A group of technology students from Schools No. 4 and No. 9 have been accepted to take part in the STEAM Tank Challenge, a state competition in which students apply science and technology skills to create a product that addresses a real-world problem.
The program encourages students and teachers to work collaboratively in science, technology, engineering, art, and math (STEAM). It also supports the development of critical thinking and problem-solving skills.
The Linden team is made up of the Student Vanguard technology club at School No. 4 and the fifth-grade Gifted & Talented students at School No. 9 under the guidance of technology teacher Mitch Gorbunoff.

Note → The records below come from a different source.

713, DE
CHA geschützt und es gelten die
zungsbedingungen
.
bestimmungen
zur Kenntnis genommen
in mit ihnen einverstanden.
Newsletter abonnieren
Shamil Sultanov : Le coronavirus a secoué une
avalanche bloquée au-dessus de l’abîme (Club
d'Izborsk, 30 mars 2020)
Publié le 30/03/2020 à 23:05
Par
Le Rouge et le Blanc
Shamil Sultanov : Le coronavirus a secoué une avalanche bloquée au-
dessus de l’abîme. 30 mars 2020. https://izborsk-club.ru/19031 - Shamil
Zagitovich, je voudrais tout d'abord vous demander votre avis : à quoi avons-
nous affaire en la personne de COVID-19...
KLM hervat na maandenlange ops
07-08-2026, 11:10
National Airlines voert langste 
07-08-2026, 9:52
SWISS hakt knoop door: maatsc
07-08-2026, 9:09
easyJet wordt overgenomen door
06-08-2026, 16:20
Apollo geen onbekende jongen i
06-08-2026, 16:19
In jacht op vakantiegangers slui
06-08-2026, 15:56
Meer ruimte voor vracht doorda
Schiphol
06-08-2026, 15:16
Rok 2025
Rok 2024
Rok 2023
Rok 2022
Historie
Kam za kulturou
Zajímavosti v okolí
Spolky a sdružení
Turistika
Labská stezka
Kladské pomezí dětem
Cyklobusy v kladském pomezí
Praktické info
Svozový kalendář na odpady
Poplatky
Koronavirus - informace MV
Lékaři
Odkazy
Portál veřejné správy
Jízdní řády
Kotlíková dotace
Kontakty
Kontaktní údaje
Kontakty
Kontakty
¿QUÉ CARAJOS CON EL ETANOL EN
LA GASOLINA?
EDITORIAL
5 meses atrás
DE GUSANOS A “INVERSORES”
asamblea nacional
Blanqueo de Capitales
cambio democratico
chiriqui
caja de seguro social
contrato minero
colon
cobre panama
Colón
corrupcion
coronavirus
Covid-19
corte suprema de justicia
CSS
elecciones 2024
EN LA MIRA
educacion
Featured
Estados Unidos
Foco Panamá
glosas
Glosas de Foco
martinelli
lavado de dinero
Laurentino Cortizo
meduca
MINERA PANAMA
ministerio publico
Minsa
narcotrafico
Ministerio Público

The students’ invention is the Read-O-Matic, which is designed to help students learn letter sounds then blend them together. It works using a device called a Makey Makey, which allows any conductive material to be turned into a keystroke. Students use Scratch, a programming website, to code specific sounds each time certain keys are pressed. Students form letters out of Play-Doh then place these letters on metal squares on the board. When the student presses on their Play-Doh letter, they hear the correct letter sound.
“To say I’m proud of these future engineers is an understatement,” Gorbunoff said. “These kids continue to raise the bar and show us what can be done when we empower our students to take ownership of their learning and ground their experiences in the real world.”
The competition is ongoing and the Linden team expects to hear in the coming weeks when it will meet with judges. The program was created by the New Jersey School Boards Association (NJSBA) and is sponsored by the U.S. Army.
The team includes:
From School No. 4: Jayden Countrymen, Izabelle Rivera, Eva Bien, Heidy Yanes, Izrum Efobi, and Andrea Rivas
From School No. 9: Philipe Pajishvili, Marc Prieto, Rasha Bashir, Hunter Miller, and Nina Szczurowski
“These kids embody the ambition, confidence, and grit needed to push through challenges and ultimately create something amazing,” Gorbunoff said. “We don’t get hung up on our mistakes, we learn from them and go on to new heights. It’s a lesson I thought I was teaching them, but these are students who profoundly understand this.
“Most of their time in school has been about adapting and changing, they already know this, all I did was point them in the right direction.”